Segment Open

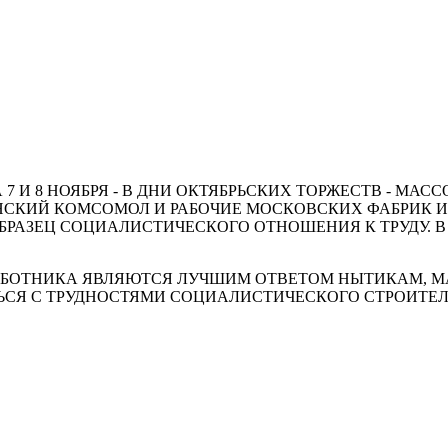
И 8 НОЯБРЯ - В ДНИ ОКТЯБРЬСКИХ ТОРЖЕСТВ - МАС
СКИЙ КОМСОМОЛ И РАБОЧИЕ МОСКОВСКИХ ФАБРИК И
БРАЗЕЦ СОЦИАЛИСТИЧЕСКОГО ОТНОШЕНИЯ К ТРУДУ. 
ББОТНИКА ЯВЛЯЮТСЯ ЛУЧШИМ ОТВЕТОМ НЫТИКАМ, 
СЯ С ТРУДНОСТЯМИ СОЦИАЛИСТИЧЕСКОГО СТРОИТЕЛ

Segment Closed

Task item: Give back all of the data exactly, but not the pictures.

Result:
И 8 НОЯБРЯ - В ДНИ ОКТЯБРЬСКИХ ТОРЖЕСТВ - МАС
СКИЙ КОМСОМОЛ И РАБОЧИЕ МОСКОВСКИХ ФАБРИК И
БРАЗЕЦ СОЦИАЛИСТИЧЕСКОГО ОТНОШЕНИЯ К ТРУДУ. 
ББОТНИКА ЯВЛЯЮТСЯ ЛУЧШИМ ОТВЕТОМ НЫТИКАМ, 
СЯ С ТРУДНОСТЯМИ СОЦИАЛИСТИЧЕСКОГО СТРОИТЕЛ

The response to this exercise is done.